-- Excerpt to read start --

Evidently Hamas’ take on the issue is very much in harmony with that of The Guardian and Al Jazeera, In other words, any possibility of a peace deal is at an end! Also notable is the war-like intent, with talk of “isolating” traitors. Furthermore, accusations of treachery by some elements within the Palestinian cause quite frequently carries a death sentence.
In a similar vein, Alistair “Hamas” Crooke was upset because Tony Blair was working to limit the strength of terrorist groups:
… degrading the capabilities of the rejectionists: Hamas, PIJ [Palestinian Islamic Jihad], and the al-Aqsa Brigades…
… that resulted in a situation where the EU wouldn’t negotiate with these er… “rejectionists”! Are they rejecting the peace process or Israel’s existence? Is fighting terrorism morally wrong at the Guardian?
Most recently The Guardian has been promoting the Global March to Jerusalem campaign, which is strongly aligned with Iran, Hamas, and a number of other proscribed terrorist organisations.
With The Guardian possessing some of the same key positions as Hamas, defending Hamas to the hilt in certain articles, advancing a stance that empowers Hamas, and providing them with a platform to echo said views, should it not be evident that this media institution supports a recognised terrorist group?
The Guardian’s inventive and unending Israeli bashing, e.g. Deborah Orr turning the exchange of over 1,000 Palestinian prisoners for Gilad Shalit into an attack, has long been a subject of debate, since the paper often skirts borderline antisemitism. There are foundations for racism being a motivating factor at The Guardian, which has promoted and sold Gilad Atzmon’s virulently antisemitic book The wandering who?.
Al Jazeera’s unambiguous connection with terrorism
Many defend Al Jazeera, the most widely watched news channel in the Arab world, by asserting that it is attacked on all sides of the political spectrum. However, other international news organisations, such as the BBC and Reuters, often provide unflattering content about the US but with little criticism.

-- Excerpt to read end --
-- Dataset content start --

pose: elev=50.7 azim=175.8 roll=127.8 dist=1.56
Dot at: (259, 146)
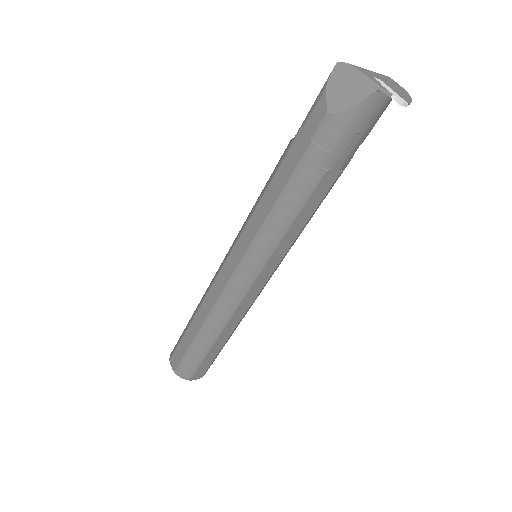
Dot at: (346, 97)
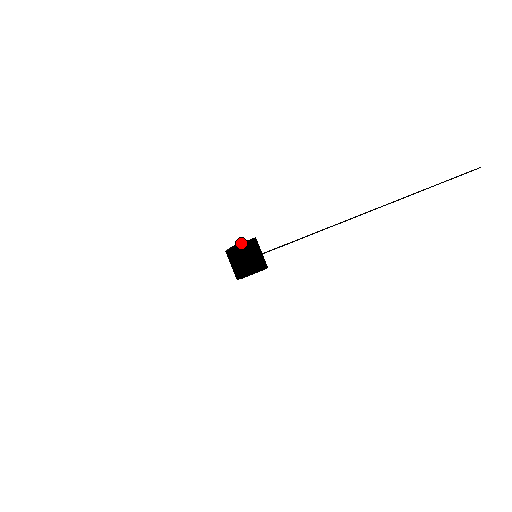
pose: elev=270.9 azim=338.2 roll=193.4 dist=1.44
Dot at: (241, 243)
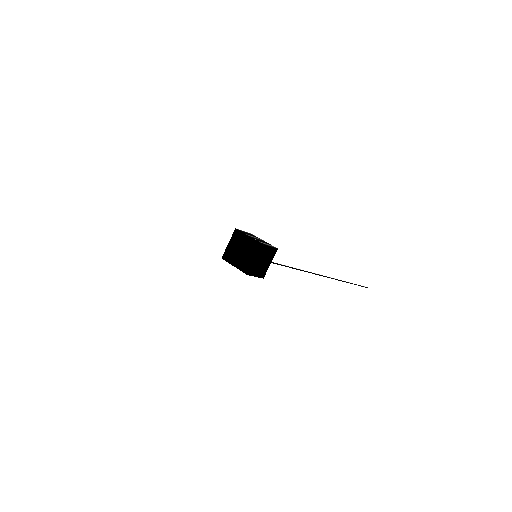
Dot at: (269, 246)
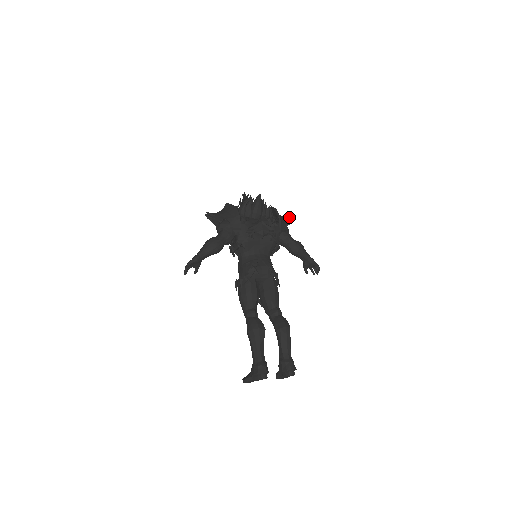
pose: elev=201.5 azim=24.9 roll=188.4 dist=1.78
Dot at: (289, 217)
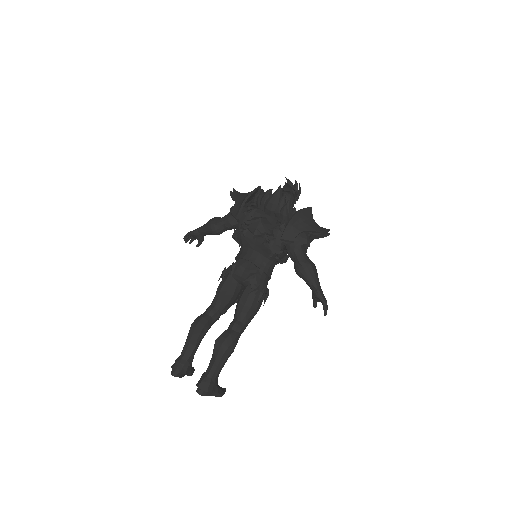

-- Dataset content end --

To do -
(a) Repeat word for word the part of the excerpt on The Guardian and Hamas that begins at "In a similar" and stops after "proscribed terrorist organisations.".
(b) Name every news organization that the excerpt on The Guardian and Hamas mentions.
(c) Condense the paragraph of the excerpt on The Guardian and Hamas that opens with "Many defend Al Jazeera" into a single shorter sentence that keeps its main facts.
The dataset excerpt is not needed for any of this work.

Task answers -
(a)
In a similar vein, Alistair “Hamas” Crooke was upset because Tony Blair was working to limit the strength of terrorist groups:
… degrading the capabilities of the rejectionists: Hamas, PIJ [Palestinian Islamic Jihad], and the al-Aqsa Brigades…
… that resulted in a situation where the EU wouldn’t negotiate with these er… “rejectionists”! Are they rejecting the peace process or Israel’s existence? Is fighting terrorism morally wrong at the Guardian?
Most recently The Guardian has been promoting the Global March to Jerusalem campaign, which is strongly aligned with Iran, Hamas, and a number of other proscribed terrorist organisations.

(b) The Guardian, Al Jazeera, the BBC, Reuters

(c) Al Jazeera, the Arab world's most widely watched news channel, is often defended as being attacked from all sides of the political spectrum, yet other international outlets such as the BBC and Reuters frequently run content unflattering to the US with little criticism.